A data lake is a centralized place, like a lake, that allows you to hold a lot of raw data in its native format, structured and unstructured, at any scale. Furthermore, you can store your data as- it is, without having to first structure the data or define it until its needed. Its purpose is for creating reporting dashboards and visualizations, real-time analytics, and machine learning. Also, this can guide better programmatic advertising decisions.

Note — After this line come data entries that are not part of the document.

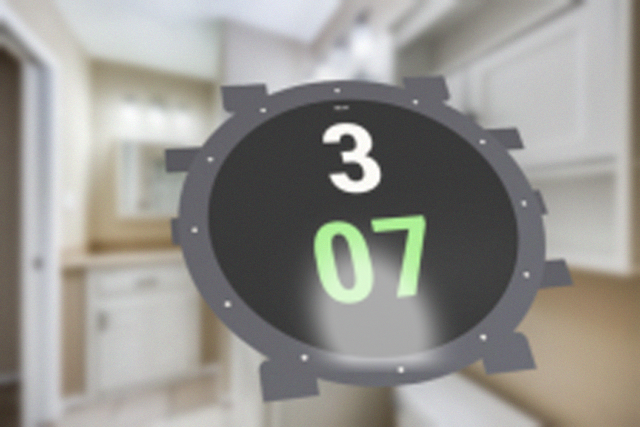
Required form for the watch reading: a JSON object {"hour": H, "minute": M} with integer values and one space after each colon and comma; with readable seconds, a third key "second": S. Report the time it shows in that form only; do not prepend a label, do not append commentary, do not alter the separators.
{"hour": 3, "minute": 7}
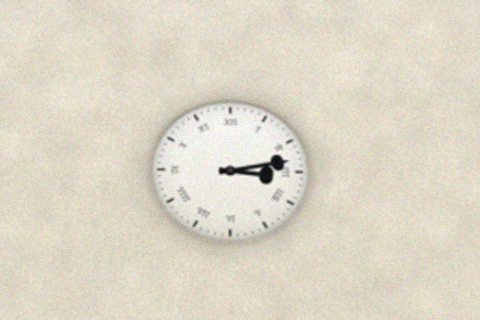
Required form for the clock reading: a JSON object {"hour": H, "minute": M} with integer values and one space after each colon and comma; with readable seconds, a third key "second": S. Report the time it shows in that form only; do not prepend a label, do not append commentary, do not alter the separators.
{"hour": 3, "minute": 13}
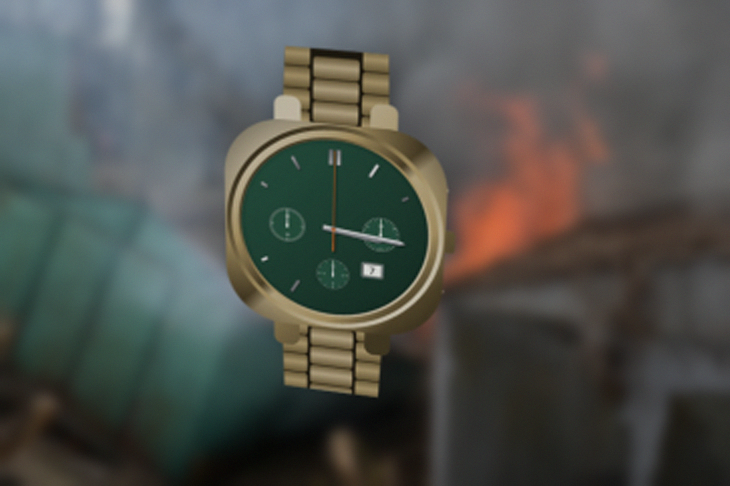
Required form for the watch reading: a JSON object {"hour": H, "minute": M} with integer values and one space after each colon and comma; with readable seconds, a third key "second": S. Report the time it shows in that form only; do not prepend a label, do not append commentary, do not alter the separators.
{"hour": 3, "minute": 16}
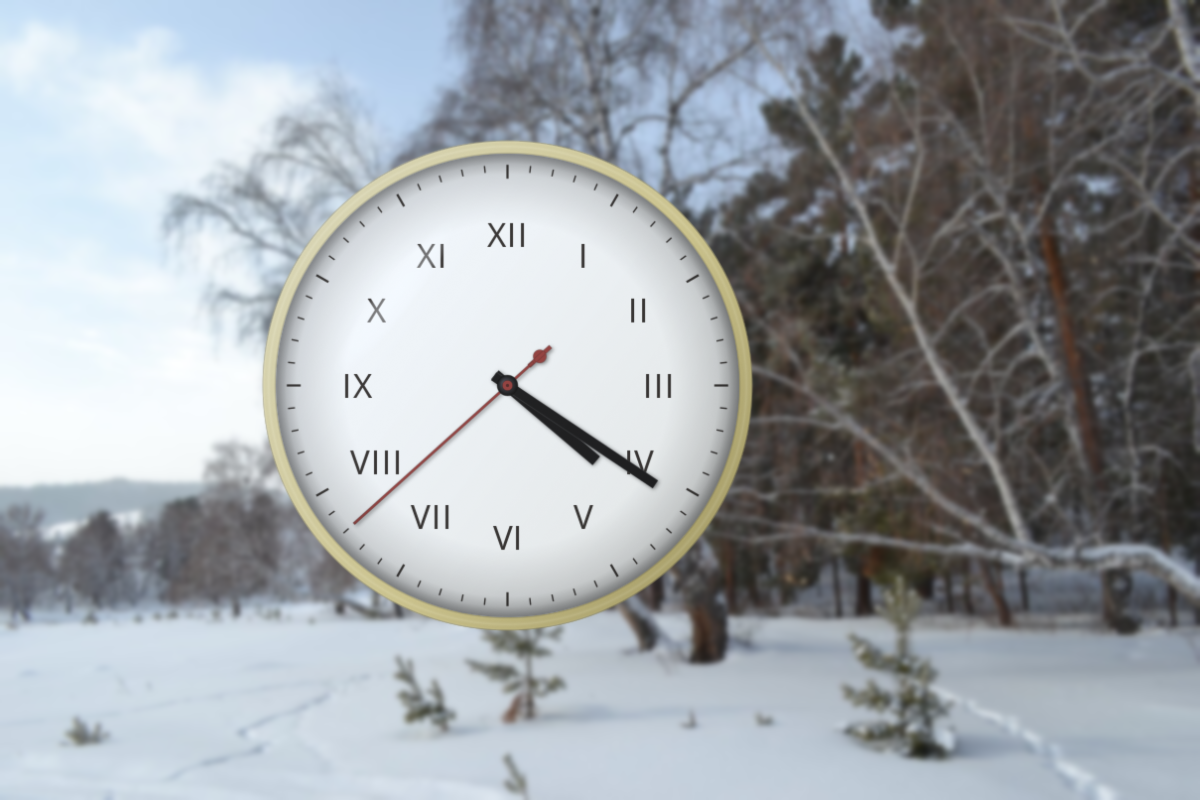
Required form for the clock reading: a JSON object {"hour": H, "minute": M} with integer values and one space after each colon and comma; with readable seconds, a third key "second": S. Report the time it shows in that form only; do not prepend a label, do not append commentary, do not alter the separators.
{"hour": 4, "minute": 20, "second": 38}
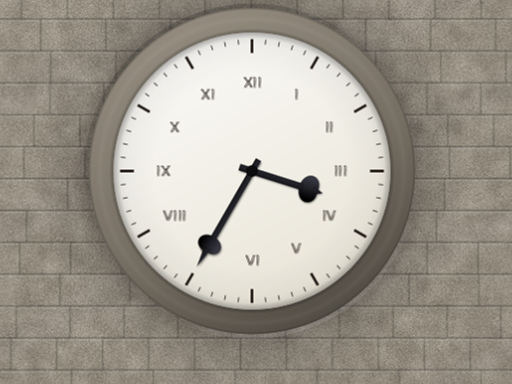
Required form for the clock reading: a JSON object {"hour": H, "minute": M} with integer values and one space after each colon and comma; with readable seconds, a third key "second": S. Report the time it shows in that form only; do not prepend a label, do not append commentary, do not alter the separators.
{"hour": 3, "minute": 35}
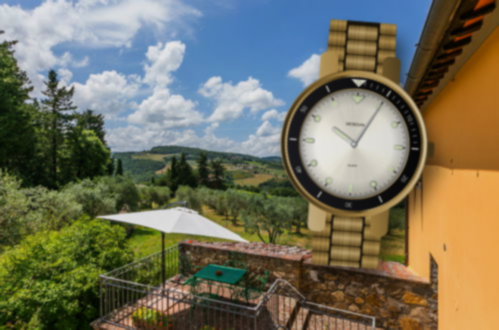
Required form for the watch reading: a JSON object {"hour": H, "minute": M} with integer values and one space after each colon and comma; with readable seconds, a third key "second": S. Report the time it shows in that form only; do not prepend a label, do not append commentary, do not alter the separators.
{"hour": 10, "minute": 5}
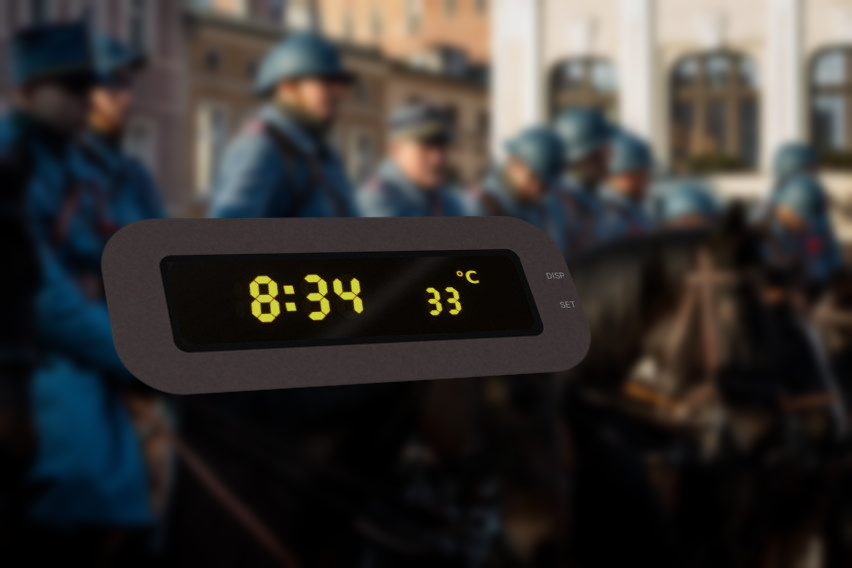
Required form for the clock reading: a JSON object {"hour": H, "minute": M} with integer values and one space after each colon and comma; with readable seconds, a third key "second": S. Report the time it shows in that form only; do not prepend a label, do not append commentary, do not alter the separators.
{"hour": 8, "minute": 34}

In its extreme form, a data lake ingests data in its raw, original state, straight from data sources. This happens without any cleansing, standardization, remodelling, or transformation. These and other sacrosanct data management disciplines are applicable on the fly. Moreover, it helps in enabling ad hoc queries, data exploration, and discovery-oriented analytics. The early ingestion of data means that operational data is present and made available to analytics as soon as possible. Additionally, the raw state of the data ensures that data analysts, data scientists, and similar users have ample raw material. They can repurpose into many diverse data sets, as needed by unanticipated analytics questions.
Components of Data Lake
A Data Lake is a platform combining a number of advanced, complex data storage and data analysis technologies.

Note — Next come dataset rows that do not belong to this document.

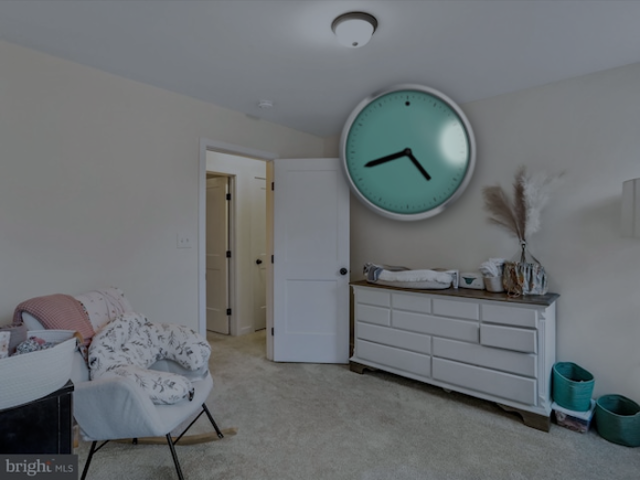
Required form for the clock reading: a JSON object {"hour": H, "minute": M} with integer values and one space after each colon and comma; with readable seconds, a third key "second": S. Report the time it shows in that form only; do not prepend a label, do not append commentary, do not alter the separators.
{"hour": 4, "minute": 42}
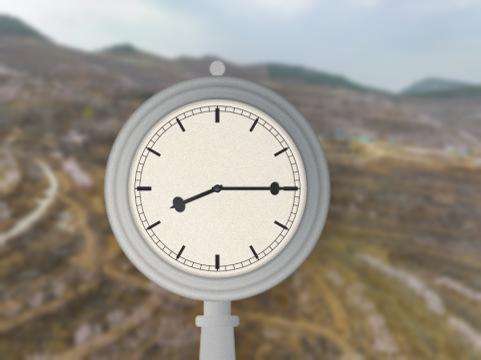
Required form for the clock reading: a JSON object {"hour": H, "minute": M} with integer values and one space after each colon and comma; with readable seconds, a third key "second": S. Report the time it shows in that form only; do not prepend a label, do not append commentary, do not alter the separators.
{"hour": 8, "minute": 15}
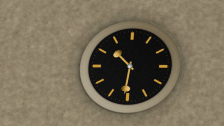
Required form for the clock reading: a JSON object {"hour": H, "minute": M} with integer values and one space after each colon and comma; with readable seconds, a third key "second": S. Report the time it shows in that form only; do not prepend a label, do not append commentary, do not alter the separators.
{"hour": 10, "minute": 31}
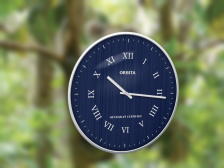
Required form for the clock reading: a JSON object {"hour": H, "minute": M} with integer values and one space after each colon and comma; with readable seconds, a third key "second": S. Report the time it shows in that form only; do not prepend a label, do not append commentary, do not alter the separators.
{"hour": 10, "minute": 16}
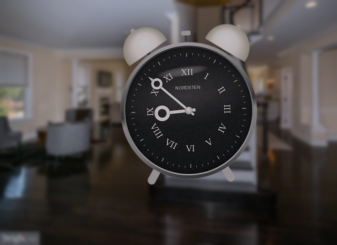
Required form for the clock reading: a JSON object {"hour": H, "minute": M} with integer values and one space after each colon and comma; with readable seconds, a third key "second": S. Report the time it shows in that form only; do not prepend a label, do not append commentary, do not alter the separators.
{"hour": 8, "minute": 52}
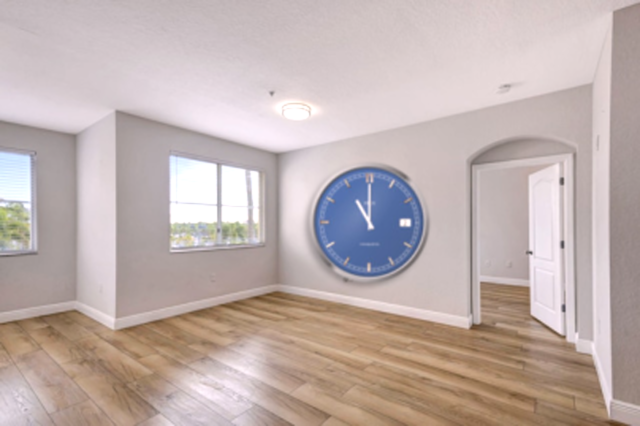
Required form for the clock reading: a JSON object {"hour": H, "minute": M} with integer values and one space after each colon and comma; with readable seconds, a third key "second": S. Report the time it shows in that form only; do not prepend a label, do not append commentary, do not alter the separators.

To simplify, we might group the components of a Data Lake into four categories, representing the four stages of data management:
Data Ingestion and Storage, that is the capability of acquiring data in real time or in batch, and also the capacity to store data and make it accessible.

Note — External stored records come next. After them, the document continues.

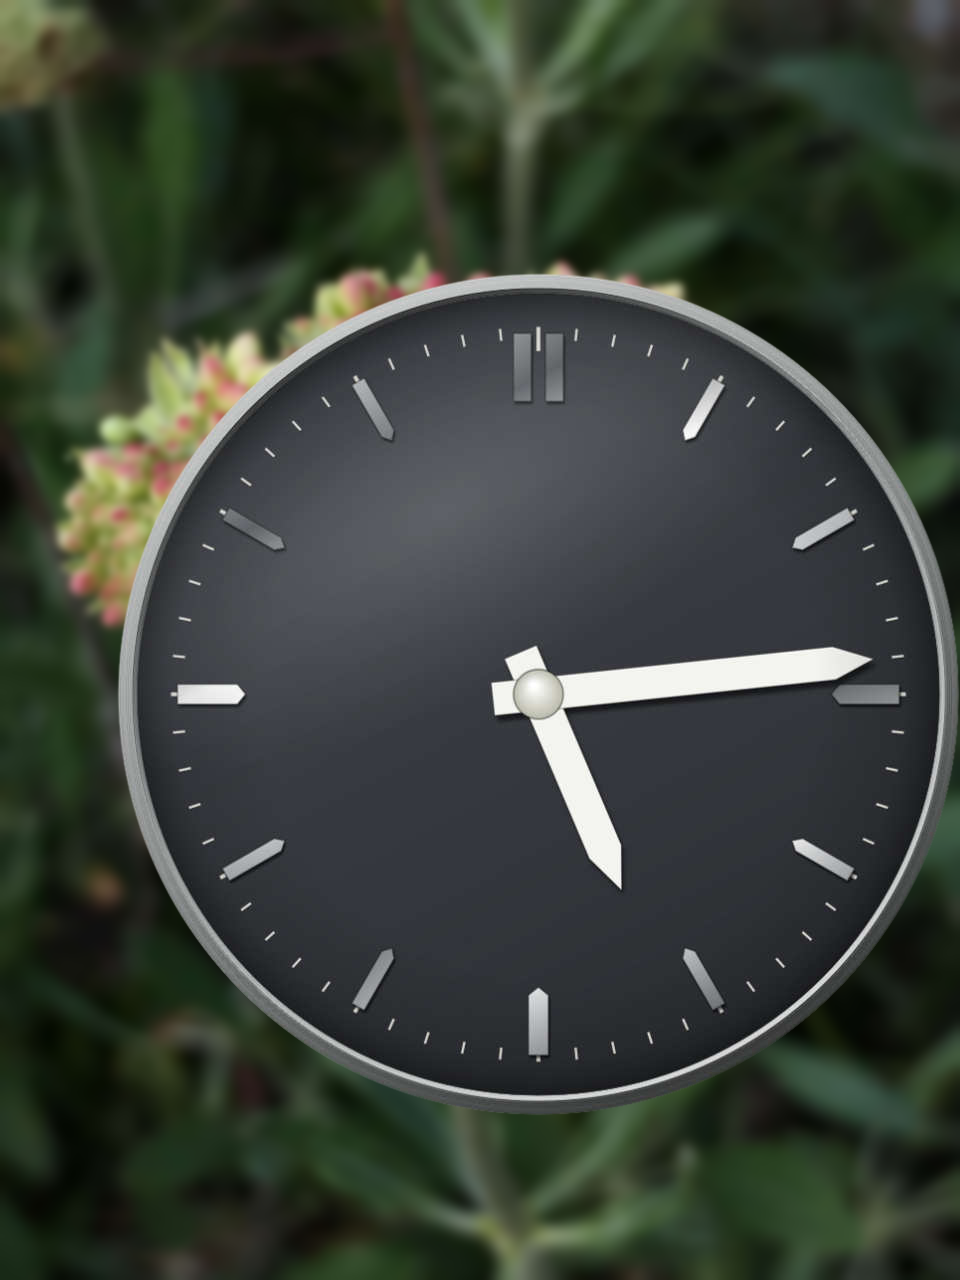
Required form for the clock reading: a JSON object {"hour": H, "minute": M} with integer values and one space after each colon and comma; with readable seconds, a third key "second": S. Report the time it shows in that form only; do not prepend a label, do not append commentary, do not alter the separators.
{"hour": 5, "minute": 14}
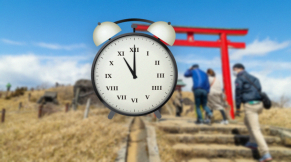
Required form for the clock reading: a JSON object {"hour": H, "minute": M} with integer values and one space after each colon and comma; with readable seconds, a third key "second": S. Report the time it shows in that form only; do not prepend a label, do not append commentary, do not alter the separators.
{"hour": 11, "minute": 0}
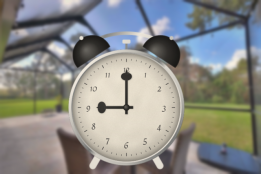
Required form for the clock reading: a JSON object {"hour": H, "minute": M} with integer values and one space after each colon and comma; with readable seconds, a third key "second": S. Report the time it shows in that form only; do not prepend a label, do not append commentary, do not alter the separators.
{"hour": 9, "minute": 0}
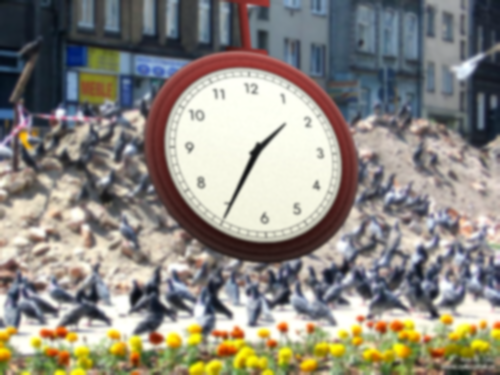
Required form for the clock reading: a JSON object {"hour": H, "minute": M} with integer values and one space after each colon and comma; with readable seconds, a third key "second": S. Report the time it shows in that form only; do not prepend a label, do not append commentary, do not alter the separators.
{"hour": 1, "minute": 35}
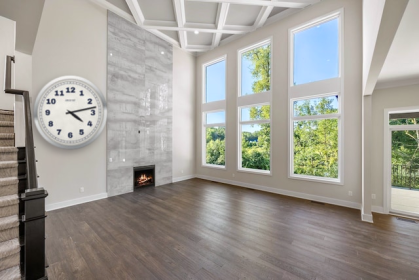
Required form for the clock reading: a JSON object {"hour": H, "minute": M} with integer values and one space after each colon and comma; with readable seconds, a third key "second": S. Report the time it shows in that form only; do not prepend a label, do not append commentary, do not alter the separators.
{"hour": 4, "minute": 13}
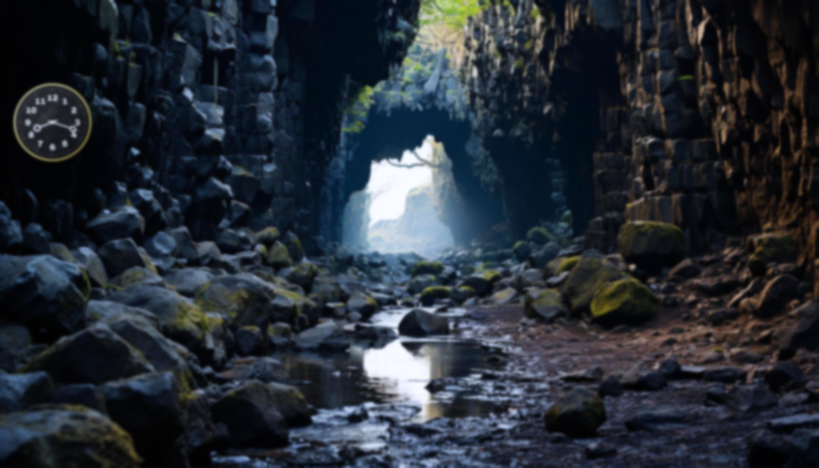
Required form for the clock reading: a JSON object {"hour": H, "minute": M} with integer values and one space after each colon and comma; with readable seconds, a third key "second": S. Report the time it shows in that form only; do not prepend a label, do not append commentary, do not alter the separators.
{"hour": 8, "minute": 18}
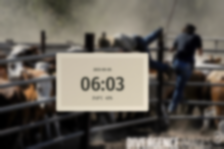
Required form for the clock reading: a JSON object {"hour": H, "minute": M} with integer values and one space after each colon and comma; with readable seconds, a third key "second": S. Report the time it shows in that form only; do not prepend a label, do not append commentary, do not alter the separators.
{"hour": 6, "minute": 3}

Data Processing, that is the ability to work with raw data so that they’re ready to be analysed through standard processes. It also includes the capability of engineering solutions that extract value from the data, leveraging automated, periodical processes resulting from the analysis operations.
Data Analysis, that is the creation of modules that extract insights from data in a systematic manner; this can happen in real time or by means of processes that are running periodically.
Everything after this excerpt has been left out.